On May 10, MACV commenced a reinforcement of the camp with personnel from the 196th Infantry and the 70th Engineering Battalion in Operation GOLDEN VALLEY. The reinforcement was ordered that morning and, within hours, personnel and equipment were on the way to the camp. To support the airlift, 834th Air Division sent an airlift mission commander, Major John (Jack) Gallagher from the 773rd TAS at Clark, to the camp along with two combat controllers, TSgt. Morton Freedman and Sgt. James Lundie, to provide communications for Gallagher, provide airfield information to arriving transports and to control airdrops if any were scheduled. Although there is no mention of them in any of the accounts, the airlift mission also included aerial port personnel.
On May 10, 834th transports flew some 600 men along with artillery and other equipment into Kham Duc. C-124s brought in bulldozers and other equipment for the 70th Engineers. Although the 22nd MAS was a MAC unit based at Tachikawa AB, Japan, the squadron was under the operational control of 315th Air Division, which also commanded the C-130 wings. In 1968, the 22nd was the only MAC airlift unit with a combat mission. Additional troops and supplies were brought in the following day. According to a account by an soldier who was flown in on a C-130 from Hue-Phu Bia, immediately after their airplane came to a stop, the “crew chief”, most likely the loadmaster, went out behind the airplane and was immediately wounded in the arm by shrapnel from an exploding round.

_What the task asks_:
Pick up the account of the 1968 airlift into Kham Duc where it stops and write the next part. The records have nothing to do with this exercise.

_Source material_:
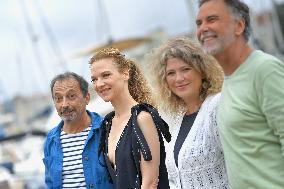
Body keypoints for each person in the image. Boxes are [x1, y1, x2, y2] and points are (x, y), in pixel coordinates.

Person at [196, 0, 284, 188]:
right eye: (199, 23)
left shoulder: (264, 70)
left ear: (239, 25)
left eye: (212, 19)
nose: (203, 28)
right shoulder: (229, 80)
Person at [146, 37, 228, 188]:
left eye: (185, 69)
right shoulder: (176, 120)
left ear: (202, 70)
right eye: (171, 73)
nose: (179, 78)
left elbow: (242, 161)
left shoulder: (217, 105)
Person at [89, 47, 171, 189]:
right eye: (94, 79)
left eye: (106, 75)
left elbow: (150, 183)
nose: (99, 84)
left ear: (125, 73)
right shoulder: (108, 124)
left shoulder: (143, 118)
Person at [43, 72, 113, 189]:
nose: (64, 104)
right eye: (58, 98)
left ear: (87, 98)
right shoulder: (51, 140)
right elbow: (50, 183)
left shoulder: (107, 129)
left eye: (71, 96)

_Expected output_:
None of the accounts mention aerial port or maintenance personnel at Kham Duc. However, the Army combat action report states that there were 10 USAF personnel at the camp on May 10. The mission commander and the CCT account for three and the Air Force liaison officer with the 196th makes four. The identity of the other six is uncertain. However, I received an Email a few months ago from an aerial port veteran who says that there were aerial port personnel at the camp. He also says that one was wounded. As for maintenance personnel, no mention of them is made in any account but Lt. Col. Darrel Cole’s crew flew a jack and six C-130 tires into Kham Duc on the morning of May 12. There may have also been some Air Force tactical air support personnel present. The combat action report of the battle refers to the tactical air control bunker next to the command bunker. One list of personnel at the camp shows two Air Force enlisted men and an apparent civilian who were members of a “Beacon crew.” One member, MSgt Teddy Reiser, remained at the camp on May 12.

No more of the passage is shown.